Untuk memahami buta warna, perlu kia ketahui bahwa sistem pengelihatan normal
terdiri dari tiga subsitem, yaitu pebeda terang- gelap, kuning- biru, dan merah- hijau. Buta
warna adalah akibat dari kekurangan/ cacat pada satu atau dua subsistem diatas. Sistem
terang gelap tetap berfungsi, kecuali bila individu trichormat. Individu dengan cacat satu
sistem tetapi dapat menggunakan dua sistem yang lain disebut dichromat atau buta warna
sebagaian. Akhirnya, individu dengan hanya satu sistem terang- telap disebut monochromat
atau buta warna total.

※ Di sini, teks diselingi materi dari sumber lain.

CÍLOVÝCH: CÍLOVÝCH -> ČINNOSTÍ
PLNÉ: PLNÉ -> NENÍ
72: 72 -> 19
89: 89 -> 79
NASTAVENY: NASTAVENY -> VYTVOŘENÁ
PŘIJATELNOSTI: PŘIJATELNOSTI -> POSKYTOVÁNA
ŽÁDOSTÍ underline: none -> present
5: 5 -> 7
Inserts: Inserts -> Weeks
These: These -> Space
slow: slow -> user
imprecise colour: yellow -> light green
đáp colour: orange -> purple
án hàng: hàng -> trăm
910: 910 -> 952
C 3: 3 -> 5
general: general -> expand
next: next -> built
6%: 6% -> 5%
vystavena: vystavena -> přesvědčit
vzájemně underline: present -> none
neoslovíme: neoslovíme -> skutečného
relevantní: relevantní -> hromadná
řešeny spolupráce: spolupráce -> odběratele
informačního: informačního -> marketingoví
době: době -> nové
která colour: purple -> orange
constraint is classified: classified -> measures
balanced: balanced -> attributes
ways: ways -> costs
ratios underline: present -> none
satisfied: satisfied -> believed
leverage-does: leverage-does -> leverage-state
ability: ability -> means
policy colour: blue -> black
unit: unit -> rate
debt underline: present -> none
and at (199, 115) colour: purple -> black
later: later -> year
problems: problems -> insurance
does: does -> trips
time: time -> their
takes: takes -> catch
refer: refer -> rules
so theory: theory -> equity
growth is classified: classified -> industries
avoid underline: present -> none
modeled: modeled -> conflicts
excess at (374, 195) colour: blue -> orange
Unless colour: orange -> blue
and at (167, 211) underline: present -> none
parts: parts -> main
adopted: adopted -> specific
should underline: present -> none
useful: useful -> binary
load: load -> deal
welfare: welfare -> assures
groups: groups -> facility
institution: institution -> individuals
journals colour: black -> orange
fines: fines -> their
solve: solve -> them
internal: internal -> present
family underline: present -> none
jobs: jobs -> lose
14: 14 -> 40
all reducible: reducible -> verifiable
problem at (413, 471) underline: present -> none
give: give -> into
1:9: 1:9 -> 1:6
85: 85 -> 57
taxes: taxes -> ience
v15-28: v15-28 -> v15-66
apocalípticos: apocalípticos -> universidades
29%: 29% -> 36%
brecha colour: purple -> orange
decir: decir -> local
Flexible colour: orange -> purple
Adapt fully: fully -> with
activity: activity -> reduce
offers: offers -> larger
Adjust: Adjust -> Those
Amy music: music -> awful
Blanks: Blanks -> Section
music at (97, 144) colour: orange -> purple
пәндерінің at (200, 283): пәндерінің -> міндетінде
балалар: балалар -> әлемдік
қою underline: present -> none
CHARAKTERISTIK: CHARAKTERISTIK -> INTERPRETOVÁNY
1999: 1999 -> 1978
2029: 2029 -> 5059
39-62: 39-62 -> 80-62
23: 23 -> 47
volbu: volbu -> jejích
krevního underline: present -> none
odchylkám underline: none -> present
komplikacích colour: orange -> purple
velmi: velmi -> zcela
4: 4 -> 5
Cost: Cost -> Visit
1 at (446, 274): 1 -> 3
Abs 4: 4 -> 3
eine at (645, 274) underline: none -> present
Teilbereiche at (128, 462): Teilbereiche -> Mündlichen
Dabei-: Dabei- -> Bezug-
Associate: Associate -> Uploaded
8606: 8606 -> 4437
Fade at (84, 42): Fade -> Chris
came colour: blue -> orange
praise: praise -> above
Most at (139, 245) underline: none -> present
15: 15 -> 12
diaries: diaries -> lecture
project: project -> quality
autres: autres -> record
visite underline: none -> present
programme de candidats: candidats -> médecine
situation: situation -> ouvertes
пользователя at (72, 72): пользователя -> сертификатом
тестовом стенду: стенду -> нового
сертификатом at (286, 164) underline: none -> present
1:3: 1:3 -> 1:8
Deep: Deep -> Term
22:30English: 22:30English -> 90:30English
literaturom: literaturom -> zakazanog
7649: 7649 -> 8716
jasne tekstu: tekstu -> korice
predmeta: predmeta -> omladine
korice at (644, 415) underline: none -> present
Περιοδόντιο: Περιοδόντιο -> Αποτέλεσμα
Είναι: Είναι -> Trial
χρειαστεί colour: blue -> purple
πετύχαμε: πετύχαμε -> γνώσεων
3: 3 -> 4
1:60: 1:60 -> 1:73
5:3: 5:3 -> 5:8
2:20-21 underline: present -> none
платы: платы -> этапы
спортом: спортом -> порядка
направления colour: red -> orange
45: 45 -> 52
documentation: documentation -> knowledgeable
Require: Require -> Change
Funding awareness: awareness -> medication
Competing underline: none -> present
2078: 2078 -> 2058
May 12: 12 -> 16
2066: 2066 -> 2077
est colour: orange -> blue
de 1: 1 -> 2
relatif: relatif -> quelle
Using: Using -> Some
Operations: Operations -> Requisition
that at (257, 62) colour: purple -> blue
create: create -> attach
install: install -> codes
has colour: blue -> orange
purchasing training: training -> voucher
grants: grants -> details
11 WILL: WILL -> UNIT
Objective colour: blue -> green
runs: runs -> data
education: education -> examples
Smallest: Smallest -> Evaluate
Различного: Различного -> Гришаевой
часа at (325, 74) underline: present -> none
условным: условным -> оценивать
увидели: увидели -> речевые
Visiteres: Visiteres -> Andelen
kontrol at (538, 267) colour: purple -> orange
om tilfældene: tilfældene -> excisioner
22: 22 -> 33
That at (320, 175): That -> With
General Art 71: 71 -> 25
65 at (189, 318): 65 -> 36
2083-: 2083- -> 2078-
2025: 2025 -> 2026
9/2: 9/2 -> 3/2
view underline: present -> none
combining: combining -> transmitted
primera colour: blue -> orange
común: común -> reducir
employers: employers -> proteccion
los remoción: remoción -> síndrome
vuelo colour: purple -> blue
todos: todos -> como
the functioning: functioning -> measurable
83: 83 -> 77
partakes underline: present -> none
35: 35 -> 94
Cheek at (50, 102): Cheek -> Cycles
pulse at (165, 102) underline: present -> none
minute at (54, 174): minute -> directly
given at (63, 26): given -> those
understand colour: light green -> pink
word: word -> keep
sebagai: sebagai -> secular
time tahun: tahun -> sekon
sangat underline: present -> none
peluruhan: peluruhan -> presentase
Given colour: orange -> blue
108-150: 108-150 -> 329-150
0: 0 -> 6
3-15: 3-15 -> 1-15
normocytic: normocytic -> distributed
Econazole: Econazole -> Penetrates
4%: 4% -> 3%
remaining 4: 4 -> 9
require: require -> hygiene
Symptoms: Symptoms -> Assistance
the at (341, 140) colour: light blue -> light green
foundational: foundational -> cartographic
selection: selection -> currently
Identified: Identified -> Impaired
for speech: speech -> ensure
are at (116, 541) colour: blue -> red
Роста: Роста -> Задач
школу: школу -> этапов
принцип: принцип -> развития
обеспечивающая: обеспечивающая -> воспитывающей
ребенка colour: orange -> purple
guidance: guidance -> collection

Jika tidak bisa menebak alat tes tersebut berupa angka maupun warna
dapat disimpulkan bahwa subjek buta warna.
Daftar Pustaka
1. Pearce EC.Anatomi dan fisiologi untuk paramedis.Cetakan ke-28.Jakarta:PT
Gramedia;2006.h.314-5.
2. Tortora GJ,Derrickson B.Essentials of anatomy and physiology.8th ed.UK:John
Wiley and Sons;2010.p.306-14.
3. Sherwood L.Fisiologi manusia dari sel ke sistem.Ed 2.Jakarta:EGC;2002.h.160-
76.
4. Guyton AC, Hall JE. Buku ajar fisiologi kedokteran. EGC;(7):1994.
5. Sherwood L. Fisiologi manusia dari sel ke sistem. 6th ed. Jakarta: BukuKedoteran
EGC; 2013.hal. 225-26.
6. Amien M. Makhluk hidup. Jakarta: PN Balai Pustaka; 1987.
7. Hadisumarto, Suhargono. Biologi-2b. Jakarta:Bumi Aksara; 1997.